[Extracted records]
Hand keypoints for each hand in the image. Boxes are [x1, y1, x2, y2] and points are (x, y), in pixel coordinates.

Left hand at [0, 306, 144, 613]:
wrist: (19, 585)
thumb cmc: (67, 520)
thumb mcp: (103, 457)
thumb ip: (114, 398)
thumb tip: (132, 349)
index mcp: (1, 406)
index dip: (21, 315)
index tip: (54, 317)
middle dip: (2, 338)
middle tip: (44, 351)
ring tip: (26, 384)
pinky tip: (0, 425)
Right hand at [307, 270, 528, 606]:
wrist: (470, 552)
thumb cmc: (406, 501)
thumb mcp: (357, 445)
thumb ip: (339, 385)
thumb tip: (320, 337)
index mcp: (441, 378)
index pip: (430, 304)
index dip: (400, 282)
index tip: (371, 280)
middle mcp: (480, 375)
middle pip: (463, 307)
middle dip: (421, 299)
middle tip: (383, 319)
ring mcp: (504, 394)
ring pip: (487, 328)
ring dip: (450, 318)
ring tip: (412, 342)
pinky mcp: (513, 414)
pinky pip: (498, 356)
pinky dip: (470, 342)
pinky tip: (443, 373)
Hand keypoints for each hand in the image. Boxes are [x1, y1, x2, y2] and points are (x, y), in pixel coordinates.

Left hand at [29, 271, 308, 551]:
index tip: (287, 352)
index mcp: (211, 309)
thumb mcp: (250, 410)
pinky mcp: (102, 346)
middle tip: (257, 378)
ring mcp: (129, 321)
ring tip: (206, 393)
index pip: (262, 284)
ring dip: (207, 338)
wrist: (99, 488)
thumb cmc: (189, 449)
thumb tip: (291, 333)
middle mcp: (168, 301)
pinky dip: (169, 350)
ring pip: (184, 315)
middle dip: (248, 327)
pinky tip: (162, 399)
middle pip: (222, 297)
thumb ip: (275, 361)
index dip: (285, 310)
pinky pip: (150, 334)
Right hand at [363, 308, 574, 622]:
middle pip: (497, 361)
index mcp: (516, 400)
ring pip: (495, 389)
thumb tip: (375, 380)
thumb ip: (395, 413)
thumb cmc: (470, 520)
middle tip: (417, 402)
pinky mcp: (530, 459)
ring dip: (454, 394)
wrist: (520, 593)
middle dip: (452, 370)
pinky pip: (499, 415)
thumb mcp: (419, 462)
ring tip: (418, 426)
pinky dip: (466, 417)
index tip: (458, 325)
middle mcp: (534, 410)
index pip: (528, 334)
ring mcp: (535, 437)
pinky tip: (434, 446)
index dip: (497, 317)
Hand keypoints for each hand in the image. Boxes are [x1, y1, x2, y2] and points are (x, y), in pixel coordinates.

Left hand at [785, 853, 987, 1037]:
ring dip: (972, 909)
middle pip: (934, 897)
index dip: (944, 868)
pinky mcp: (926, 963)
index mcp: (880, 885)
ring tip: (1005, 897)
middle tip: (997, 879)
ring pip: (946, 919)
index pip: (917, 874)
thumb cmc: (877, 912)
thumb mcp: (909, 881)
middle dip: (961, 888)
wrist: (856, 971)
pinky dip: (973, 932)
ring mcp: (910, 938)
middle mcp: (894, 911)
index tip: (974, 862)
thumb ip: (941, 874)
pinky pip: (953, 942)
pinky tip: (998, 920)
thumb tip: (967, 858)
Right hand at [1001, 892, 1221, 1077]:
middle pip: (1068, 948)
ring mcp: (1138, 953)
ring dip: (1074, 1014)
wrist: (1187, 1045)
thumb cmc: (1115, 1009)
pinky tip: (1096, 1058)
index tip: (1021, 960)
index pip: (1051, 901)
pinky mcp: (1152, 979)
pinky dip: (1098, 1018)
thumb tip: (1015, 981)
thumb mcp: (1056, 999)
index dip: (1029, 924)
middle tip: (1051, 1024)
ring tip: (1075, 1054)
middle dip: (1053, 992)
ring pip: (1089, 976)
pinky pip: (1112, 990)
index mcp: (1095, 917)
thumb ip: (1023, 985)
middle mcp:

*What this task involves*.
Starting at the line that has "pinky tip: (443, 373)" and ending at the line that has "ring pip: (946, 919)", please write out the lines above exactly, leaving out all others.

*Written answer*.
pinky tip: (443, 373)
Hand keypoints for each hand in the image. Boxes are [x1, y1, x2, y2] and points are (x, y), in pixel coordinates.

Left hand at [29, 271, 308, 551]:
index tip: (287, 352)
index mcp: (211, 309)
thumb mcp: (250, 410)
pinky mcp: (102, 346)
middle tip: (257, 378)
ring mcp: (129, 321)
ring tip: (206, 393)
index pip: (262, 284)
ring dip: (207, 338)
wrist: (99, 488)
thumb cmc: (189, 449)
thumb tip: (291, 333)
middle mcp: (168, 301)
pinky dip: (169, 350)
ring pip: (184, 315)
middle dip: (248, 327)
pinky tip: (162, 399)
middle pip: (222, 297)
thumb ip: (275, 361)
index dip: (285, 310)
pinky pip: (150, 334)
Right hand at [363, 308, 574, 622]:
middle pip: (497, 361)
index mcp: (516, 400)
ring pip: (495, 389)
thumb tip: (375, 380)
thumb ip: (395, 413)
thumb cmc: (470, 520)
middle tip: (417, 402)
pinky mcp: (530, 459)
ring dip: (454, 394)
wrist: (520, 593)
middle dip: (452, 370)
pinky pip: (499, 415)
thumb mcp: (419, 462)
ring tip: (418, 426)
pinky dip: (466, 417)
index tip: (458, 325)
middle mcp: (534, 410)
index pip: (528, 334)
ring mcp: (535, 437)
pinky tip: (434, 446)
index dip: (497, 317)
Hand keypoints for each hand in the image. Boxes are [x1, y1, x2, y2] and points are (x, y), in pixel coordinates.

Left hand at [785, 853, 987, 1037]:
ring dip: (972, 909)
middle pip: (934, 897)
index dip: (944, 868)
pinky mcp: (926, 963)
index mcp: (880, 885)
ring tip: (1005, 897)
middle tip: (997, 879)
ring pip: (946, 919)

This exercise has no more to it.